The company’s assets are wide-ranging in the transport space, and cover trucking, rail, air, shipping and ports. It generates annual revenue of $8.2 billion and operates an extensive network of over 1,200 sites in 55 countries, with in excess of 45,000 employees.
The group is divided into six segments:
>> Toll Global Express
>> Toll Global Logistics
>> Toll Global Forwarding
>> Toll Specialized and Domestic Freight
>> Toll Domestic Forwarding
>> Toll Global Resources
TOL’s 1H13 results were solid given the challenging and volatile environment.
Group sales revenue was $4.5 billion for the six months ended 31 December 2012, up 2.5% on the prior corresponding period. Underlying EBIT over the six months was $256.4 million, up 3.3% from the 1H12.

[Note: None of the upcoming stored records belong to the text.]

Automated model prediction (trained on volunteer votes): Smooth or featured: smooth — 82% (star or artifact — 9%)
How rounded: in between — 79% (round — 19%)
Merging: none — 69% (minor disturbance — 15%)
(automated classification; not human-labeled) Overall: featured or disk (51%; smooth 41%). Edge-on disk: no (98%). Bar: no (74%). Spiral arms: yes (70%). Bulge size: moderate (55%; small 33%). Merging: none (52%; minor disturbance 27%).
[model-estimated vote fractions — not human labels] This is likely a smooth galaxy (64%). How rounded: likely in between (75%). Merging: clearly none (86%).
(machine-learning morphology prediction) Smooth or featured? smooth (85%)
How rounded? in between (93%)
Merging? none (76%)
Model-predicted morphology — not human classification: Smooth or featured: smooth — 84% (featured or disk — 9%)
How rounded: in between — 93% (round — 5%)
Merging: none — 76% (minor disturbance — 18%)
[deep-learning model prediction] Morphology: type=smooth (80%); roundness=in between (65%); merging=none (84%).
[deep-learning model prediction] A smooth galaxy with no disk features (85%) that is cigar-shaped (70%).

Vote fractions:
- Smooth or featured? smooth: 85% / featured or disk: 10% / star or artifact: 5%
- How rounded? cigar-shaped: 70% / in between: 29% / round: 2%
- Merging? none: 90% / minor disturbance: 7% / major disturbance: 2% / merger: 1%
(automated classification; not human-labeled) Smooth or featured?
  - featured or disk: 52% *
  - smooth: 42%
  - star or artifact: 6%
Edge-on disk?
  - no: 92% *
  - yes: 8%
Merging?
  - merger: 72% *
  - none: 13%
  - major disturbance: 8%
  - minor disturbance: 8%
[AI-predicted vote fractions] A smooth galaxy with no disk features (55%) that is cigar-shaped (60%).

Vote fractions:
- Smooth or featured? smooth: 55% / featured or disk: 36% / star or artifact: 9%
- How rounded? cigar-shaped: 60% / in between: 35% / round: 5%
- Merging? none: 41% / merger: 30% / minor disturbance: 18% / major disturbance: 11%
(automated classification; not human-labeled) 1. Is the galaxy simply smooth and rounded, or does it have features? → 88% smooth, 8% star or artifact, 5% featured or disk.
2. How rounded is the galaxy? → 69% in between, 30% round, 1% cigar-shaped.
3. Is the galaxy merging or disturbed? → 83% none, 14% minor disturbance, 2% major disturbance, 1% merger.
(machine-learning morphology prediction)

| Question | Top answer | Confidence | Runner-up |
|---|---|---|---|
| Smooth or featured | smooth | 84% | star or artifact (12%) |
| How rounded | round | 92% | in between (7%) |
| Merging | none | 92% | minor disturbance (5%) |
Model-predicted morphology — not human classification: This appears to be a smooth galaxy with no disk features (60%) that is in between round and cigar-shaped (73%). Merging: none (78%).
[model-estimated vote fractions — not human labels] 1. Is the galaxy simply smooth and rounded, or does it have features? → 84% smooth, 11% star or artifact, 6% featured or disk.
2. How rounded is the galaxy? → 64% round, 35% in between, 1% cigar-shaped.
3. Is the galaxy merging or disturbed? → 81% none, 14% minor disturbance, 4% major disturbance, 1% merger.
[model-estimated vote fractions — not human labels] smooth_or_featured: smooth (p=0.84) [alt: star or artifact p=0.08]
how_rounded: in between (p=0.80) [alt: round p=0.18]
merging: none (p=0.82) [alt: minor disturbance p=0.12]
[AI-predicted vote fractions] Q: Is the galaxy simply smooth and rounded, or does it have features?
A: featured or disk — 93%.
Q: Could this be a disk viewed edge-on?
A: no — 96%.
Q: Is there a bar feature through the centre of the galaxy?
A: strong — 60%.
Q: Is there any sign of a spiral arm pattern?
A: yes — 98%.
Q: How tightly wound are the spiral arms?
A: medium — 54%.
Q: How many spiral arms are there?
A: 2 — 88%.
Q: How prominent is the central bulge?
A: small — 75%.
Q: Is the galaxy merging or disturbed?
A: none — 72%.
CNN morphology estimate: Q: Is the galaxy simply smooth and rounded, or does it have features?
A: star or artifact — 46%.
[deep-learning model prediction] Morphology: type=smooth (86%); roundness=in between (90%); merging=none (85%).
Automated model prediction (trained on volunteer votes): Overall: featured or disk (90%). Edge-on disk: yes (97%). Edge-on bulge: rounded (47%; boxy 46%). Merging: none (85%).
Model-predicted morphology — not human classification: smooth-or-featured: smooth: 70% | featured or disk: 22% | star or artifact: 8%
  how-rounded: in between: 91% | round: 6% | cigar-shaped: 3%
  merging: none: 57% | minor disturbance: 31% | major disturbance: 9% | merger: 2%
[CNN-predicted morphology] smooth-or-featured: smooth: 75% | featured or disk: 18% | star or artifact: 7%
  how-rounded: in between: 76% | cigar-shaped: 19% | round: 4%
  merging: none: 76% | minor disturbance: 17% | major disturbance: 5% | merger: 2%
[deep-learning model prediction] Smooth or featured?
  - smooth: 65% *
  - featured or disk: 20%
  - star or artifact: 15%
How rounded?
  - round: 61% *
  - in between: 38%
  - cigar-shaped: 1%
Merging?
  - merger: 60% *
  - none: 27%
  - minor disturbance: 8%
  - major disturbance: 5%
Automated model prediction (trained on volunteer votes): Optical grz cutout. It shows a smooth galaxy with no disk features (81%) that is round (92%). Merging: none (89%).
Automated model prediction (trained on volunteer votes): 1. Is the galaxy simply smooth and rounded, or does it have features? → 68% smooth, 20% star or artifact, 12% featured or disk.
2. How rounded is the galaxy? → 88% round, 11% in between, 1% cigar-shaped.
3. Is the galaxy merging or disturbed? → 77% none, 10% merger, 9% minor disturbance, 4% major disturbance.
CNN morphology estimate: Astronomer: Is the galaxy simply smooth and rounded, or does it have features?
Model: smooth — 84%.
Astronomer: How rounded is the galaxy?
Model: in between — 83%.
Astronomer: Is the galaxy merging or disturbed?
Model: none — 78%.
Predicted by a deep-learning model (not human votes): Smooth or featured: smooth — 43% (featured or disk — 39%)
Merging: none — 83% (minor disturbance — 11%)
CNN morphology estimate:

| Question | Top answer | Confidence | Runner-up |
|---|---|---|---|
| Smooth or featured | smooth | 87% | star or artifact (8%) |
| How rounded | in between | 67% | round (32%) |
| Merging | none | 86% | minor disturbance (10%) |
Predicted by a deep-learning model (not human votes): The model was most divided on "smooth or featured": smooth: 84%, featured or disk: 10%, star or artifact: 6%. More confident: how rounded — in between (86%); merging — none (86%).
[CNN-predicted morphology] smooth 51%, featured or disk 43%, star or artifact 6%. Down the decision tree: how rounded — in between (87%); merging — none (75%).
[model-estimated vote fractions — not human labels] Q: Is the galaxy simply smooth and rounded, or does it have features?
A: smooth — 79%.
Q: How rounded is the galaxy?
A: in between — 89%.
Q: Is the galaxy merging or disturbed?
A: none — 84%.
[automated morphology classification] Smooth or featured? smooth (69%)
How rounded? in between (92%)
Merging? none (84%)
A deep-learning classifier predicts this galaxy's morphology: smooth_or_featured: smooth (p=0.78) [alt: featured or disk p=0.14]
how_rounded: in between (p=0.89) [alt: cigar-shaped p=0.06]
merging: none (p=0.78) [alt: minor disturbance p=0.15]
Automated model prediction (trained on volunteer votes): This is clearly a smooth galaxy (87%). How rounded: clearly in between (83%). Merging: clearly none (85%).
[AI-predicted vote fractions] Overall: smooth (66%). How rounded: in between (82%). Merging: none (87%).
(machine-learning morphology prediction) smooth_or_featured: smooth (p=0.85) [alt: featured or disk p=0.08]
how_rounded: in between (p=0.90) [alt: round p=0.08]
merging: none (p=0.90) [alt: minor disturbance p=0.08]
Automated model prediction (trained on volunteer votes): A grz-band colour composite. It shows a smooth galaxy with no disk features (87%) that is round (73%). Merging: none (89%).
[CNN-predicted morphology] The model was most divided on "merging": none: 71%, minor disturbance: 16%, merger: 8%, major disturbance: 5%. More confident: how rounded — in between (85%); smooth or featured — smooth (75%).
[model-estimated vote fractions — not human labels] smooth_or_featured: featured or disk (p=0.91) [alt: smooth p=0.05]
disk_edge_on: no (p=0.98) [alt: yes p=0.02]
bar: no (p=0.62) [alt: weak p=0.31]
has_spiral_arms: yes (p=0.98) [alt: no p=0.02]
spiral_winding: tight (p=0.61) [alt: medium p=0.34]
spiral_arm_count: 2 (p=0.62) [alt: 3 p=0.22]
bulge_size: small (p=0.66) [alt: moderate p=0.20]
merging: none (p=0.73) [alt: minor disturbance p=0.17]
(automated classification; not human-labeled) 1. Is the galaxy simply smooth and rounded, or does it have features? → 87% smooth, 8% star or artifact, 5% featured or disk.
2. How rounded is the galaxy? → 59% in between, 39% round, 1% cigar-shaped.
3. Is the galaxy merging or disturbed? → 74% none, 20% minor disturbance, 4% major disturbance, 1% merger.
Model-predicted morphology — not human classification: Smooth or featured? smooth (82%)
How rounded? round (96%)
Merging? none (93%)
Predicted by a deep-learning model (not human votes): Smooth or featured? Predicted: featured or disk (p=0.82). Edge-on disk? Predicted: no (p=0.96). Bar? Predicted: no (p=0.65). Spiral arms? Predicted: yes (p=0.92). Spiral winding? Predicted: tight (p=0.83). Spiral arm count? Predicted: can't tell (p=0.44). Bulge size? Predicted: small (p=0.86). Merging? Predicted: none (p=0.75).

Underlying net profit was also impressive, with TOL reporting a profit $173.5 million, a 7.6% climb on the prior year’s result. The strong result was due to better-than-expected cost pass-through, new business wins, and investment in depots and equipment.
From a valuation perspective, we think TOL is cheap. TOL looks to be trading on trough to mid-cycle earnings, with the company’s forward PE an attractive 12.7x.
This compares to competitors such as QUBE Holdings and Brambles, which trade on forward multiples of 19.4x and 17.9x respectively. A re-rating to a more reasonable forward multiple of 17x implies a value of $6.95 for TOL.
Today, TOL announced a $200 goodwill impairment of its Toll Global Forwarding business amid continued margin pressure. This is not really a shock to us, given the group had previously stated that this division in-particular was under margin pressure.
On a positive note, the group did reaffirm its full-year guidance for an EBIT of between $420 million to $430 million.
Despite the weak global forwarding business, the business is still able to reach its previous guidance, which is a testament to its diversified earnings base, which should put the company in good stead moving forward.